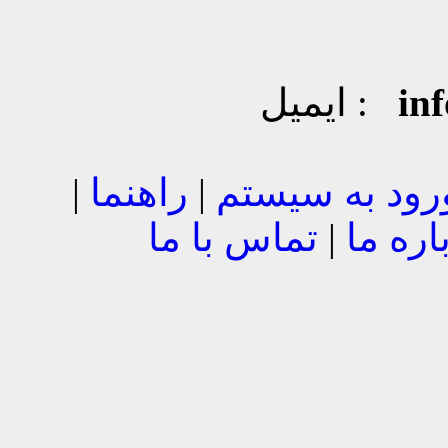
in
ایمیل :
رود به سیستم
|
راهنما
|
اره ما
|
تماس با ما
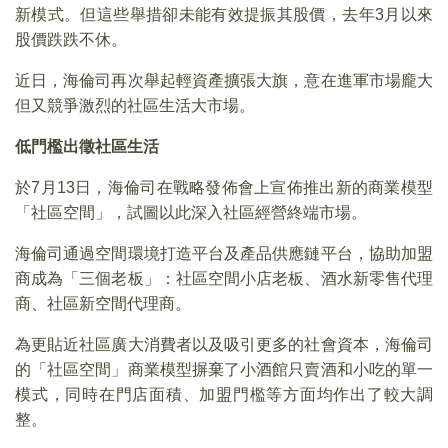
新模式。但這些舉措卻未能有效提振其股價，去年3月以來
股價跌跌不休。
近日，海倫司再次舉起輕資產擴張大旗，意在進軍市場龐大
但又競爭激烈的社區生活大市場。
低門檻出徵社區生活
於7月13日，海倫司在戰略發佈會上宣佈推出新的商業模型
「社區空間」，試圖以此深入社區經營終端市場。
海倫司通過空間環境打造平台及產品供應鏈平台，協助加盟
商成為「三個老板」：社區空間小店老板、酒水新零售代理
商、社區新空間代理商。
為更貼近社區廣大消費者以及吸引更多的社會資本，海倫司
的「社區空間」商業模型摒棄了小酒館只賣酒和小吃的單一
模式，同時在門店面積、加盟門檻等方面均作出了較大調
整。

+--

EXERCISE DIRECTIONS - Please give the text read from the material above as a numbered list, one line per item, with blank lines and the pictures left out.

OUTPUT OF THE EXERCISE -
1. in
2. ایمیل :
3. رود به سیستم
4. |
5. راهنما
6. |
7. اره ما
8. |
9. تماس با ما
10. 新模式。但這些舉措卻未能有效提振其股價，去年3月以來
11. 股價跌跌不休。
12. 近日，海倫司再次舉起輕資產擴張大旗，意在進軍市場龐大
13. 但又競爭激烈的社區生活大市場。
14. 低門檻出徵社區生活
15. 於7月13日，海倫司在戰略發佈會上宣佈推出新的商業模型
16. 「社區空間」，試圖以此深入社區經營終端市場。
17. 海倫司通過空間環境打造平台及產品供應鏈平台，協助加盟
18. 商成為「三個老板」：社區空間小店老板、酒水新零售代理
19. 商、社區新空間代理商。
20. 為更貼近社區廣大消費者以及吸引更多的社會資本，海倫司
21. 的「社區空間」商業模型摒棄了小酒館只賣酒和小吃的單一
22. 模式，同時在門店面積、加盟門檻等方面均作出了較大調
23. 整。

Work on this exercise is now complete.